# Green garden spider



## leo (Aug 30, 2008)

with pretty fair camo, keeping the bugs off my "stressed" Bell Pepper plant

Oly E 510, ZD 14x42 kit lens, F 5.6, S 1/160, ISO 100, FL 42mm, HH, RAW


----------



## rip18 (Aug 30, 2008)

Cool shot of a green lynx spider!  She'll definitely wipe out any bug that gets too close!  I really like the spikes on their legs too!  Good detail!


----------



## Hoss (Aug 30, 2008)

Blends well and certainly glad she's protecting your pepper plant.  Great detail.  Thanks for sharing her with us.

Hoss


----------



## Beanie24 (Aug 30, 2008)

Great shot!


----------



## leo (Aug 31, 2008)

Thanks all

She will have a lot to eat in my garden this year


----------



## DRB1313 (Sep 1, 2008)

Man!
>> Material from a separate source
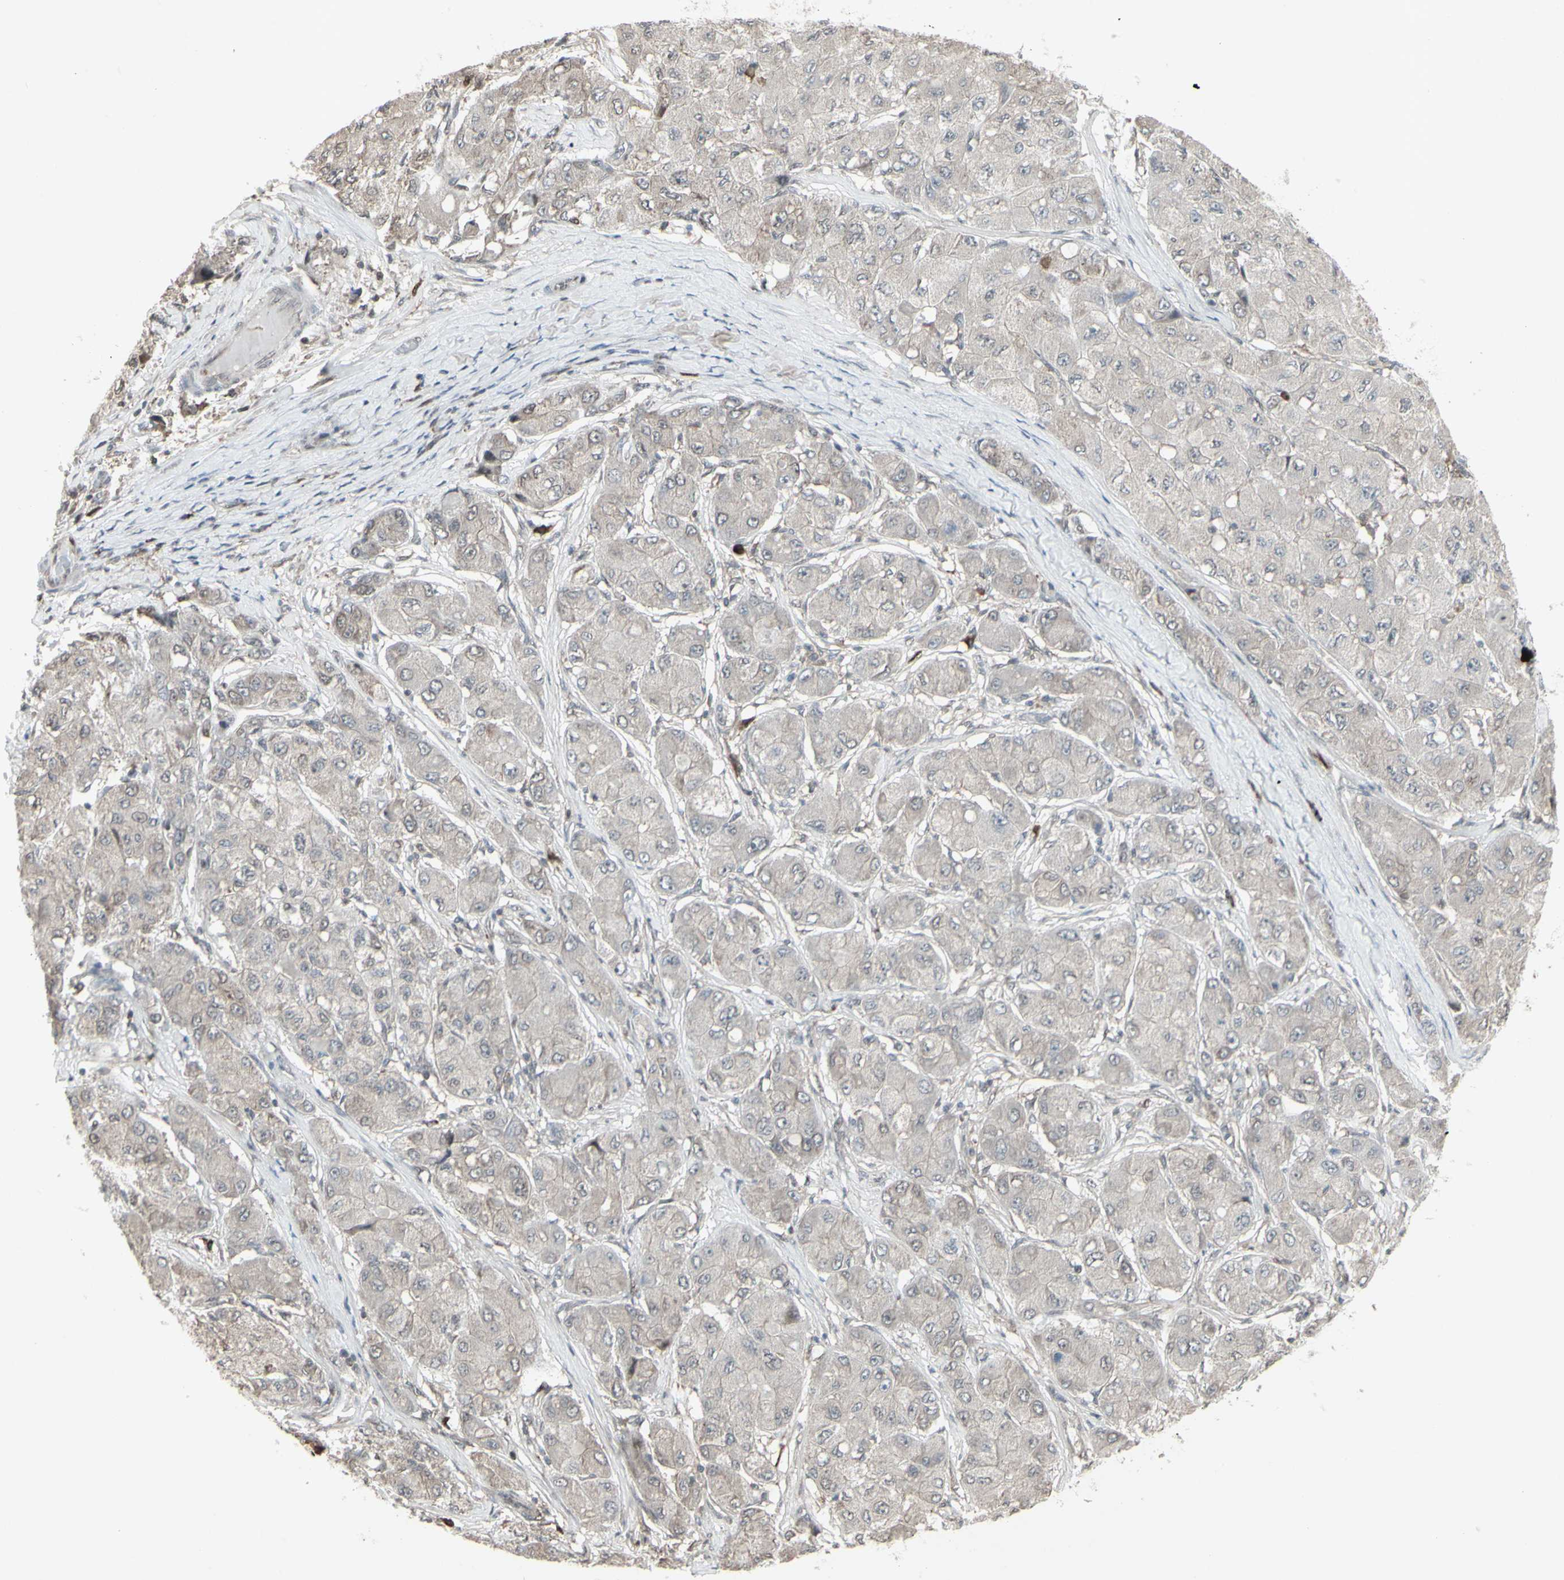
{"staining": {"intensity": "negative", "quantity": "none", "location": "none"}, "tissue": "liver cancer", "cell_type": "Tumor cells", "image_type": "cancer", "snomed": [{"axis": "morphology", "description": "Carcinoma, Hepatocellular, NOS"}, {"axis": "topography", "description": "Liver"}], "caption": "Liver cancer was stained to show a protein in brown. There is no significant staining in tumor cells.", "gene": "CD33", "patient": {"sex": "male", "age": 80}}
Looks like he's lit up on the back end.
Super shot Leo.


----------



## elasseter3030 (Sep 2, 2008)

That is cool ive never seen a green spider like that


----------



## Jake Allen (Sep 2, 2008)

Great colors, detail and composition. Did you wrangle her onto that
leaf?
Thanks for the settings.


----------